* _Work request_:
Give again, exactly as written, each line of the material below starting at the line that contains "Table 1. Results" and ending at the line that contains "ORF135. (C,D) Blue". Both ends count, and no other line does.
%%
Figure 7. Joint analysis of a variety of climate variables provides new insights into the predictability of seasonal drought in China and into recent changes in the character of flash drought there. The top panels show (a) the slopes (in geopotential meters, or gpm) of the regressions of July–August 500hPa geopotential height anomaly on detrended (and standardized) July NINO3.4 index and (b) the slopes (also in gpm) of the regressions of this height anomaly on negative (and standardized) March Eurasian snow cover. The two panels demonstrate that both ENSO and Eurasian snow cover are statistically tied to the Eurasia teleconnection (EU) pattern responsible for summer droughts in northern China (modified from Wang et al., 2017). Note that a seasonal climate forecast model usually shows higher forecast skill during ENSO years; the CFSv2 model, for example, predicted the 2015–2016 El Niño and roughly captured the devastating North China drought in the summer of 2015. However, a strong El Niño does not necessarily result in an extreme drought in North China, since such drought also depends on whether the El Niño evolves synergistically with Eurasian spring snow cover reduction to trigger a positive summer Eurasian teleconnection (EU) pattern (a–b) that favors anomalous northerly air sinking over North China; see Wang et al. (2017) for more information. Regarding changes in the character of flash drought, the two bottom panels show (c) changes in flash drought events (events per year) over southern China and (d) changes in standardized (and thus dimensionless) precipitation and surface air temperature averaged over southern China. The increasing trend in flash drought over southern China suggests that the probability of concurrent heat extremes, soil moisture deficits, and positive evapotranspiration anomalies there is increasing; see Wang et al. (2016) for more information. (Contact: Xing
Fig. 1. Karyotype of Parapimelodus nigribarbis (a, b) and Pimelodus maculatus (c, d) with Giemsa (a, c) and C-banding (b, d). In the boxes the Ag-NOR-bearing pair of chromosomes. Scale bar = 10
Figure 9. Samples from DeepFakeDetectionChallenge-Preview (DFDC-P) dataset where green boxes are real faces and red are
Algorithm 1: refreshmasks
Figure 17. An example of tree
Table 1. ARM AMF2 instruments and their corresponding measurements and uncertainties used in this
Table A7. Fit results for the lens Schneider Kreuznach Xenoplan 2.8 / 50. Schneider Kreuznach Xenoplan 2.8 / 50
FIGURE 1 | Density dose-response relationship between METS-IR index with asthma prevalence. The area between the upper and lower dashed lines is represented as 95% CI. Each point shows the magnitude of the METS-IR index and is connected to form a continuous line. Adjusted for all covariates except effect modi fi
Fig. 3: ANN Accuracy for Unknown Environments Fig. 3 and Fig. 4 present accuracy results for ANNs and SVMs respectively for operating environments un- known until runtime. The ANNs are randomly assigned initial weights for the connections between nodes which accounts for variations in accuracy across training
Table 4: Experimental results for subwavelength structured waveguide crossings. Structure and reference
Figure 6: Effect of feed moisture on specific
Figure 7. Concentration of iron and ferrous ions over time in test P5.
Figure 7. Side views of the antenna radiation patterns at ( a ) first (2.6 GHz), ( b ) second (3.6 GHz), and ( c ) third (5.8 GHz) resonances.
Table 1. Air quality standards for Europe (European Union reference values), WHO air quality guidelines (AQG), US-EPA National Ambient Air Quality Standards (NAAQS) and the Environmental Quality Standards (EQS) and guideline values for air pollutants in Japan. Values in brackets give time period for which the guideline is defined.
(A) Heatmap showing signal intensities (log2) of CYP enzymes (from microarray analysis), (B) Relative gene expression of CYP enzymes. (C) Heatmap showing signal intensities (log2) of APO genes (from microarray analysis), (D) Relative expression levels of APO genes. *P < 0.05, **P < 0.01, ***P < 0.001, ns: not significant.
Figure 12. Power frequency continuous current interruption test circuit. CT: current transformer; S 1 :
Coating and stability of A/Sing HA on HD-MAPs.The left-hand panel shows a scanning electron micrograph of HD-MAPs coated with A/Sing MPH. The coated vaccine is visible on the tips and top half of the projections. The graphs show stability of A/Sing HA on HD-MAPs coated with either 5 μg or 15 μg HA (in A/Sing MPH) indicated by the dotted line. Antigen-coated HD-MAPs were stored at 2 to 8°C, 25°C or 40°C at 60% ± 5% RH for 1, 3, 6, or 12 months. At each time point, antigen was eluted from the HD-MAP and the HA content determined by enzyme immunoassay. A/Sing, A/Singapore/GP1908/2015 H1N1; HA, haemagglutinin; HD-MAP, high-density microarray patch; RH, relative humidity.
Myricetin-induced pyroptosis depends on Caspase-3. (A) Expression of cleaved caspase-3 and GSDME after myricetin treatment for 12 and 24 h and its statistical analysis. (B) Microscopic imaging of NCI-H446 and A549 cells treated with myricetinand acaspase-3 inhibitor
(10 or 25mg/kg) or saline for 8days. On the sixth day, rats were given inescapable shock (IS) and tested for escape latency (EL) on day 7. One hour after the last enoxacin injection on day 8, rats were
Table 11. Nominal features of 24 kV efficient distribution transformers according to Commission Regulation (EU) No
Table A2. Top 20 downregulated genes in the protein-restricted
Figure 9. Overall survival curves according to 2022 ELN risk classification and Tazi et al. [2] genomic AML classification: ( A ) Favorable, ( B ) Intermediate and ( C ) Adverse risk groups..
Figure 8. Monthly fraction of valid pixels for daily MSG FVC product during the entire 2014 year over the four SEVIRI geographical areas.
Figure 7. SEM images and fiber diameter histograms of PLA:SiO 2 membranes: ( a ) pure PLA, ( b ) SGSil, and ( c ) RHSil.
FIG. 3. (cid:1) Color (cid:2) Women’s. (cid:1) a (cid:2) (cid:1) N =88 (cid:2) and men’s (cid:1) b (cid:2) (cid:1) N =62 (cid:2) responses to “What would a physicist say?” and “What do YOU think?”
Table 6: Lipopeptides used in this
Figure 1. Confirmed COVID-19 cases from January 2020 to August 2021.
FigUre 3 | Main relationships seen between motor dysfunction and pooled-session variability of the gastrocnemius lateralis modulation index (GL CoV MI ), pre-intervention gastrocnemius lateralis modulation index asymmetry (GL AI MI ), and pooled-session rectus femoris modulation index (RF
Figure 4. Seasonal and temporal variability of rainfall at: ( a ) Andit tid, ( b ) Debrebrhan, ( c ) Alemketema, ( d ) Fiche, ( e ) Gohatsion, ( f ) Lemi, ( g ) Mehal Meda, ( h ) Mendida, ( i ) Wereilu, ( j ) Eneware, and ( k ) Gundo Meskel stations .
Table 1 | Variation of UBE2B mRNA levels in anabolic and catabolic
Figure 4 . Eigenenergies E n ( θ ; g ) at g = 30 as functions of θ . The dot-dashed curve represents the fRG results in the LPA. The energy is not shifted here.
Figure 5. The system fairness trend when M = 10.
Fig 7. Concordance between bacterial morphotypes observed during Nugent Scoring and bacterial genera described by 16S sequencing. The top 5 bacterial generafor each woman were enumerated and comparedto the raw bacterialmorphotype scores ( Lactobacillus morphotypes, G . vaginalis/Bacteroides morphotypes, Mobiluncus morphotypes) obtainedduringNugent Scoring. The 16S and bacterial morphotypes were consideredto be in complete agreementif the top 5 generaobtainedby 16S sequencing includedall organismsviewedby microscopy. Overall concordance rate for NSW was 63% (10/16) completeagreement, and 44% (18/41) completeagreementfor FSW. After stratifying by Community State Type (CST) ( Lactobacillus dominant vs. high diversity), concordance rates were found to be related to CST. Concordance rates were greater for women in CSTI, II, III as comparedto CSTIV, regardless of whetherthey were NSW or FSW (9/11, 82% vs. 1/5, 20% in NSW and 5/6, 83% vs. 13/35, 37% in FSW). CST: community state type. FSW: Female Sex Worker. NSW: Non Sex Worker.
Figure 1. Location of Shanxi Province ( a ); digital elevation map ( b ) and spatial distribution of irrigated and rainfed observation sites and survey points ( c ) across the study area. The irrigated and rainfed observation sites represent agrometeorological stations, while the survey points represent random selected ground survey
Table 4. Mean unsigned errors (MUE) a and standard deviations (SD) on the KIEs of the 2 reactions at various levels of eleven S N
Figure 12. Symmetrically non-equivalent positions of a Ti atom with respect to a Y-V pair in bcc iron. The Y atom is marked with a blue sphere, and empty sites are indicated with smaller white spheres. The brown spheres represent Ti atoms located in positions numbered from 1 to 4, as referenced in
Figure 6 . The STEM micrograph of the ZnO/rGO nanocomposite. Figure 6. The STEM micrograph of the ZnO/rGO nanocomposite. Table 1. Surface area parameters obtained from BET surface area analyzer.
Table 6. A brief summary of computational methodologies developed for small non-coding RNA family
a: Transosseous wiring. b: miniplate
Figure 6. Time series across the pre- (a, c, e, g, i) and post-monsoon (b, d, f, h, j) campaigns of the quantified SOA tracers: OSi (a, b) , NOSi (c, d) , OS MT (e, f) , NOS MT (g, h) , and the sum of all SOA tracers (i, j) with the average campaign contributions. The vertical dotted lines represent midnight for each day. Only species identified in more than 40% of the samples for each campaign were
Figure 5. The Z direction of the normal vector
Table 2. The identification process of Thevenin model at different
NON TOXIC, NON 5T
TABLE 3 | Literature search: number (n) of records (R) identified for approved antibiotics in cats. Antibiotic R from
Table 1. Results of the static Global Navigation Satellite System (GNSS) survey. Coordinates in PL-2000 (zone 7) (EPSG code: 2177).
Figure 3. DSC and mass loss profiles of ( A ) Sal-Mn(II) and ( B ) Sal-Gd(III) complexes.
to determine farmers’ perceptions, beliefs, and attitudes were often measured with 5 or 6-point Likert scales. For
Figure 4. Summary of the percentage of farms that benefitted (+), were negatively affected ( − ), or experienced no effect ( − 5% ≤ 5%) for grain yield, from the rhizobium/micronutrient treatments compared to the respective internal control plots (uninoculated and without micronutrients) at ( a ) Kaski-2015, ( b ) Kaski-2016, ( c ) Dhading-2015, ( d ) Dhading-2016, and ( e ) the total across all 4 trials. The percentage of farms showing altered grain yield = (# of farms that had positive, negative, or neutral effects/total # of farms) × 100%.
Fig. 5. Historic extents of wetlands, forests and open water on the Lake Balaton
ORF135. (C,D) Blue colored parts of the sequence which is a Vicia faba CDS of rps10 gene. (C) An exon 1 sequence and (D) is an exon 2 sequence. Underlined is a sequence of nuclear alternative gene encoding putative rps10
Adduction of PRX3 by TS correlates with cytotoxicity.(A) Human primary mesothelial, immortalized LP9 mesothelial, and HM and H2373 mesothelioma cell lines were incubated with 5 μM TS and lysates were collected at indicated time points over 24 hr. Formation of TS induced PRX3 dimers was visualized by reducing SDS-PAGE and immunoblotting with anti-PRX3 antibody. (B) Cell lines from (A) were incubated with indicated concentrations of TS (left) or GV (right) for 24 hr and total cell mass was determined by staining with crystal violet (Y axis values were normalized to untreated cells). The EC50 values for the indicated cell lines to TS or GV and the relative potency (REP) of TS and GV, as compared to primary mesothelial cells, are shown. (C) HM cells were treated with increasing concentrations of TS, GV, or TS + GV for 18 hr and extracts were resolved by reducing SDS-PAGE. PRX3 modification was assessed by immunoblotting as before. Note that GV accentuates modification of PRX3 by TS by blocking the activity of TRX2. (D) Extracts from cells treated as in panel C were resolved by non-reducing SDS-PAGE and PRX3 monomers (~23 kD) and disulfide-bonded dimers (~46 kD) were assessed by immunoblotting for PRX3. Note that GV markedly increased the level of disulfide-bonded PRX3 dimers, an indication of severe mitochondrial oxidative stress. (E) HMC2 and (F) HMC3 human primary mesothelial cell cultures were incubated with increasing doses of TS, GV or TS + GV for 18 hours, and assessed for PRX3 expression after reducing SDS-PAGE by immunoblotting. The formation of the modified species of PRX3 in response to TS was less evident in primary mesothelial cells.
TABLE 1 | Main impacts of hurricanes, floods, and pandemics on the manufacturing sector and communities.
%%
* _Task output_:
Table 1. Results of the static Global Navigation Satellite System (GNSS) survey. Coordinates in PL-2000 (zone 7) (EPSG code: 2177).
Figure 3. DSC and mass loss profiles of ( A ) Sal-Mn(II) and ( B ) Sal-Gd(III) complexes.
to determine farmers’ perceptions, beliefs, and attitudes were often measured with 5 or 6-point Likert scales. For
Figure 4. Summary of the percentage of farms that benefitted (+), were negatively affected ( − ), or experienced no effect ( − 5% ≤ 5%) for grain yield, from the rhizobium/micronutrient treatments compared to the respective internal control plots (uninoculated and without micronutrients) at ( a ) Kaski-2015, ( b ) Kaski-2016, ( c ) Dhading-2015, ( d ) Dhading-2016, and ( e ) the total across all 4 trials. The percentage of farms showing altered grain yield = (# of farms that had positive, negative, or neutral effects/total # of farms) × 100%.
Fig. 5. Historic extents of wetlands, forests and open water on the Lake Balaton
ORF135. (C,D) Blue colored parts of the sequence which is a Vicia faba CDS of rps10 gene. (C) An exon 1 sequence and (D) is an exon 2 sequence. Underlined is a sequence of nuclear alternative gene encoding putative rps10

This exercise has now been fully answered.